To measure correlation, we need $\cos\theta$, i.e.

$${\text{Corr}}\,(X,Y) = \frac{{{\text{Cov}}\,(X,Y)}}{{\sqrt {{\text{Var}}\,(X){\text{Var}}\,{\text{(}}Y{\text{)}}} }}$$

This geometric understanding of random variables is extremely useful. For instance, you may have wondered about this oddity about the variance of a sum of variables -- the variance of the sum of independent variables goes like this:

$${\text{Var}}\left( {{X_1} + {X_2}} \right) = {\text{Var}}\left( {{X_1}} \right) + {\text{Var}}\left( {{X_2}} \right)$$
But the variance of the sum of the same variable goes like this:

$${\text{Var}}\left( {2{X_1}} \right) = 4{\text{Var}}\left( {{X_1}} \right)$$
Why? Well, when you're talking about independent variables, you're talking about orthogonal vectors. When you're talking about the same variable -- or any two perfectly correlated variables -- you're talking about parallel vectors.

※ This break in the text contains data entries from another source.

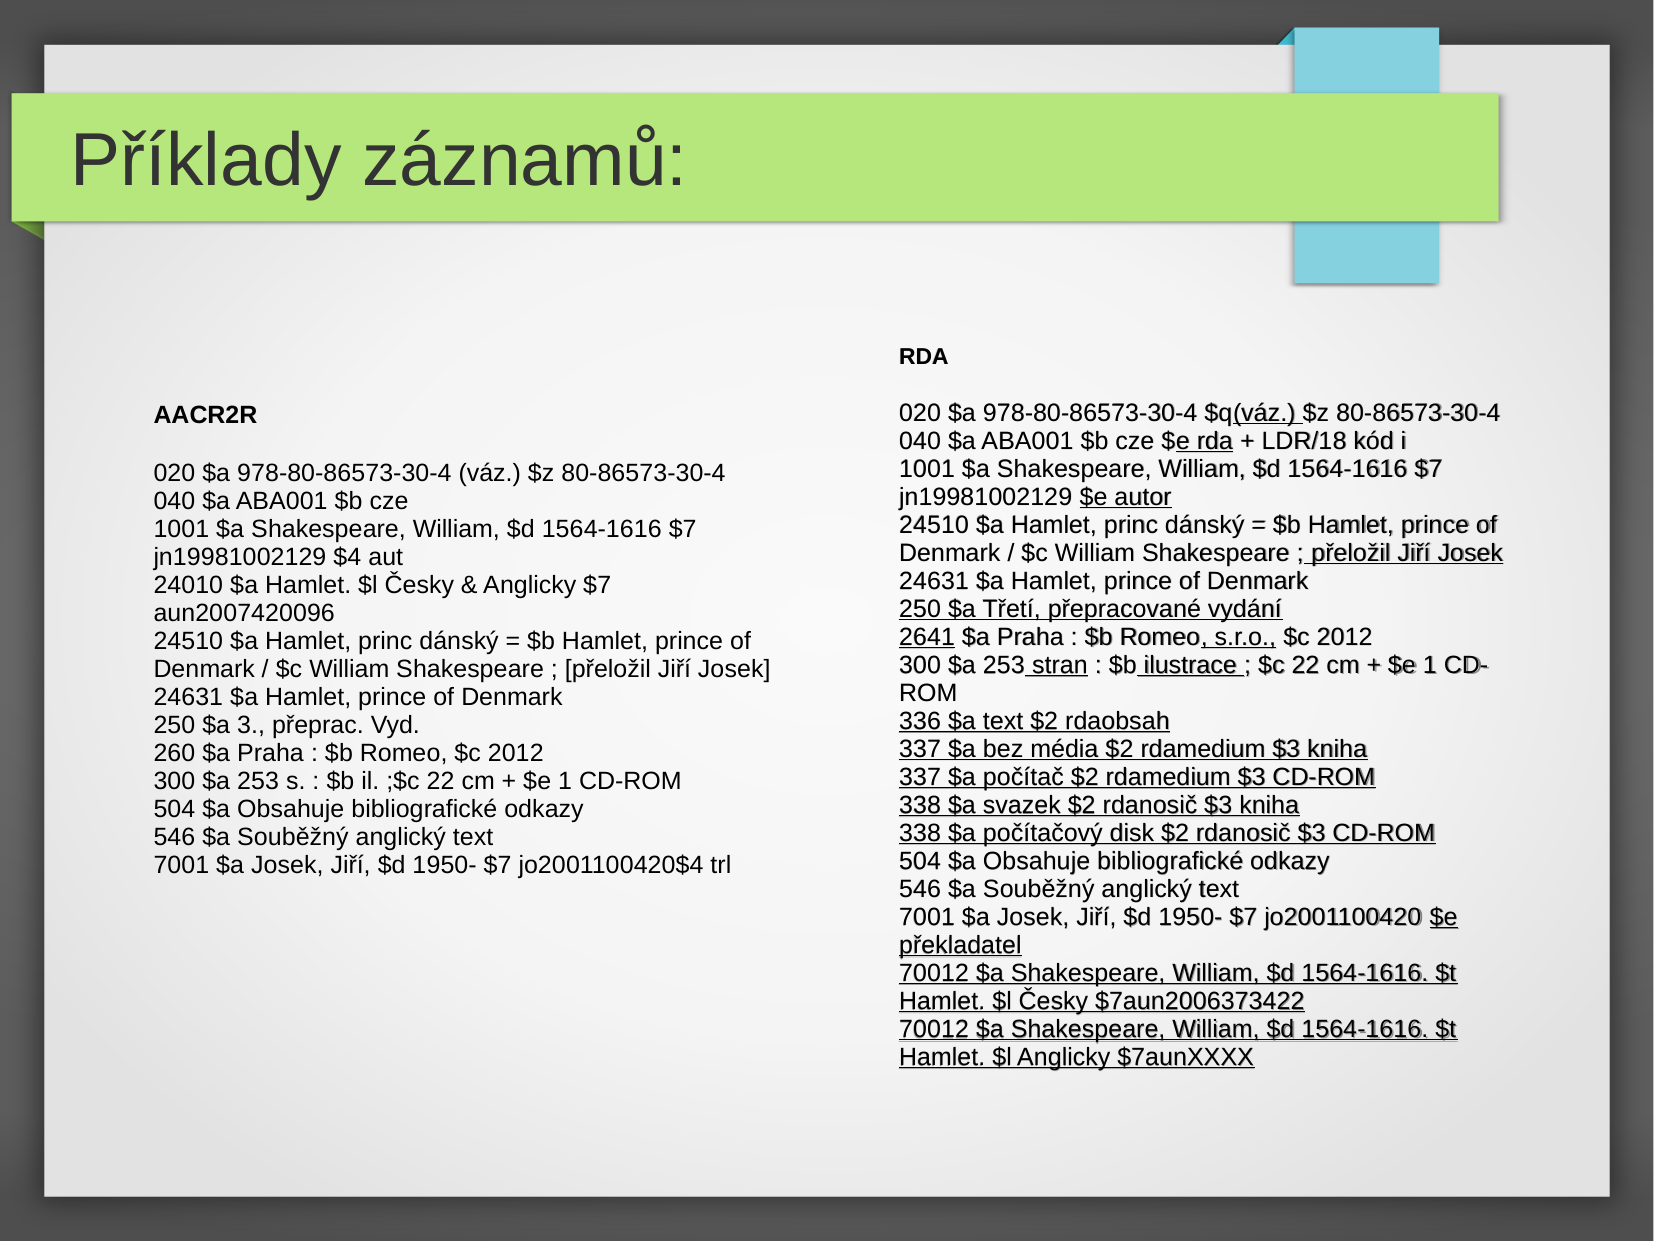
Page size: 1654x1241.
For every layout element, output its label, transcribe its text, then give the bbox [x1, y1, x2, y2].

list RDA 020 $a 978-80-86573-30-4 $q(váz.) $z 80-86573-30-4 040 $a ABA001 $b cze $e rda + LDR/18 kód i 1001 $a Shakespeare, William, $d 1564-1616 $7 jn19981002129 $e autor 24510 $a Hamlet, princ dánský = $b Hamlet, prince of Denmark / $c William Shakespeare ; přeložil Jiří Josek 24631 $a Hamlet, prince of Denmark 250 $a Třetí, přepracované vydání 2641 $a Praha : $b Romeo, s.r.o., $c 2012 300 $a 253 stran : $b ilustrace ; $c 22 cm + $e 1 CD-ROM 336 $a text $2 rdaobsah 337 $a bez média $2 rdamedium $3 kniha 337 $a počítač $2 rdamedium $3 CD-ROM 338 $a svazek $2 rdanosič $3 kniha 338 $a počítačový disk $2 rdanosič $3 CD-ROM 504 $a Obsahuje bibliografické odkazy 546 $a Souběžný anglický text 7001 $a Josek, Jiří, $d 1950- $7 jo2001100420 $e překladatel 70012 $a Shakespeare, William, $d 1564-1616. $t Hamlet. $l Česky $7aun2006373422 70012 $a Shakespeare, William, $d 1564-1616. $t Hamlet. $l Anglicky $7aunXXXX [828, 343, 1539, 1123]
title Příklady záznamů: [70, 106, 1229, 213]
list AACR2R 020 $a 978-80-86573-30-4 (váz.) $z 80-86573-30-4 040 $a ABA001 $b cze 1001 $a Shakespeare, William, $d 1564-1616 $7 jn19981002129 $4 aut 24010 $a Hamlet. $l Česky & Anglicky $7 aun2007420096 24510 $a Hamlet, princ dánský = $b Hamlet, prince of Denmark / $c William Shakespeare ; [přeložil Jiří Josek] 24631 $a Hamlet, prince of Denmark 250 $a 3., přeprac. Vyd. 260 $a Praha : $b Romeo, $c 2012 300 $a 253 s. : $b il. ;$c 22 cm + $e 1 CD-ROM 504 $a Obsahuje bibliografické odkazy 546 $a Souběžný anglický text 7001 $a Josek, Jiří, $d 1950- $7 jo2001100420$4 trl [82, 343, 793, 1063]
picture [0, 0, 1654, 1241]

Variance is just norm-squared, so in the former case, we apply Pythagoras's theorem, which tells us the norm-squared adds up. In the latter case, scaling a vector by 2 scales up its norm by 2 and thus its norm-squared by 4.

Well, what about for the cases in between? What's the generalised result? Well, it's the cosine rule, of course!

$${\text{Var}}\left( {{X_1} + {X_2}} \right) = {\text{Var}}\left( {{X_1}} \right) + {\text{Var}}\left( {{X_2}} \right) + 2{\text{Cov}}\left( {{X_1},{X_2}} \right)$$
Why is it $+ 2{\text{Cov}}\left( {{X_1},{X_2}} \right)$ and not $- 2{\text{Cov}}\left( {{X_1},{X_2}} \right)$? Try to derive the formula above geometrically to find out.

How would this result generalise to variances of the form ${\text{Var}}\left(X_1+X_2+X_3\right)$ for instance?

Here's something to ponder about: what if we had more than two variables? Then we'd have more than two vectors. Can we still measure their linear correlation? What about planar correlation?

To answer this, you may first want to consider natural generalisations of cosines to three vectors that arise from answering the previous Further Insight Prompt ("How would this result generalise to variances of...?"). Trust me, the result will be worth it!

Another exercise: with only the intuition and analogies we've developed here, discover the equations of the least-squares approximation/line-of-best-fit with:
• vertical offsets
• horizontal offsets
• if you can, perpendicular offsets
And finally, a simple one: interpret the formula $\text{Cov}(X,Y)=E(XY)-E(X)E(Y)$ with the intuition we already have.